– Reviewed by Cath Barton –
From Liz sorting through jewellery intended for her daughter Becky to inherit, to the family presenting an award in her name at her old school, this collection of flash fiction charts the family’s grief over the three years since twenty-one-year-old Becky’s death from stomach cancer.
Flash fiction lends itself well to showing the many facets of the prism of grief, here principally through the eyes of Becky’s mother, father, brother and husband, and Diane Simmons shows herself adept in use of the form. She conveys succinctly and without becoming mawkish, the range of emotions which people who are bereaved experience.
Although they are arranged in chronological order, the stories demonstrate starkly that grief does not follow a linear progression, and certainly not a diminution over time, although life continues and expands around it.
There is a strong sense sewn through these stories of the desire of those bereaved to hear again from their loved one who has died. The title of the collection, Finding a Way, does not refer to those who live on but to the one who has died. In the title story Christopher, Becky’s father, is still hoping for a card from his daughter two weeks after his birthday. It concludes:
“It is over three years since Becky died – his fourth birthday of checking the post every day, of scanning the cards for her name – his fourth birthday of hoping that somehow, she’ll have found a way to reach him.”
Similarly, Liz holds on to the impossible possibility – by not opening the card that comes with a bunch of white roses she receives on Mother’s Day, she can believe they could be from her daughter. And no matter how many times Sam, Becky’s brother, returns to the park where the family scattered her ashes, “Becky is never there.”

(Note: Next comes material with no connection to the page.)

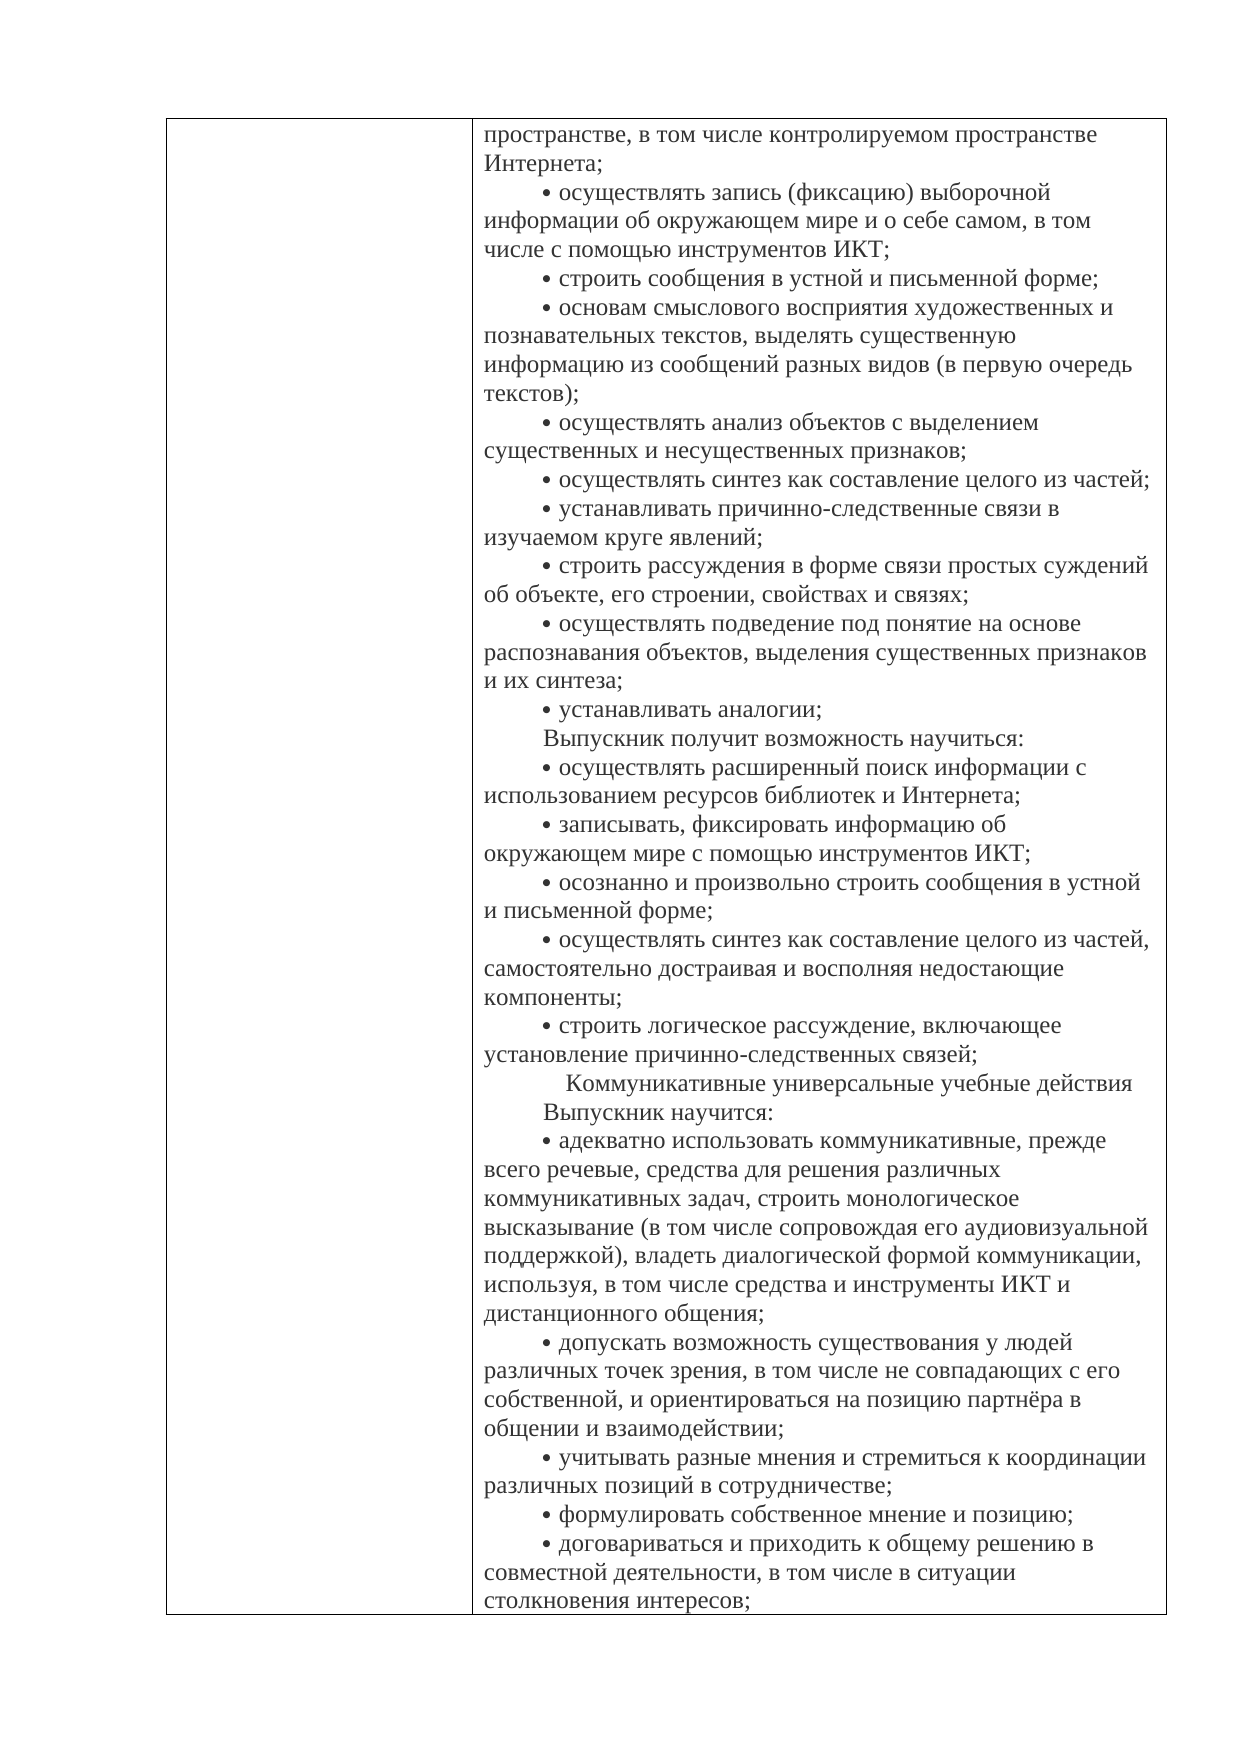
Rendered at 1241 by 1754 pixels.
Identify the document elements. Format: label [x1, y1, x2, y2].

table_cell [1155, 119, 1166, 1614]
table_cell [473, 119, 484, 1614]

The fifty one flashes in this collection illuminate the nature of grief with a degree of compassion which is surely informed by Simmons’ personal experience, the book being dedicated to the memory of her own daughter.
Memoir and fiction can run in close furrows, but the former is one person’s story and this collection is – and cleverly so – several interlocking but separate perspectives, although perhaps most strongly through the stories told by Liz, the mother.
Anger and upset erupt for different members of the family in different settings – for Sam, Becky’s brother, in the shower where he can cry unheard, for Liz when a friend has painted a picture of Becky from a photograph taken after she’d become ill. There is anger too about the language people use about death such as ‘passing’, and false assumptions about the passage of time and ‘forgetting’.
With a light but steady touch Simmons covers much ground, including the physical effects of grief, and her stories are firmly set in the present day with references to Facebook friend classifications and Jake, Becky’s husband, obsessively scrolling through her past text messages. Liz searches online for an old school friend:
“Facebook’s clever at re-connecting friends. But it’s not that clever – it hasn’t found a way to get in touch with the dead. Not yet.”
In a subsequent story we learn that Amy, the school friend, died herself at almost the same age as Becky. It’s one of many poignant touches.
Some of the stories are told in the third person, others in the first person, but any potential confusion is minimised by the signposting of whose story is being told at the beginning of each flash.
In the centre of the stories is the absent Becky, but if she does not come alive for us, the readers, she clearly lives on in the memories of those who loved her. This collection shows that a strong structure can be built from the bricks of flash fiction, given a writer such as Simmons who can employ both skill and care.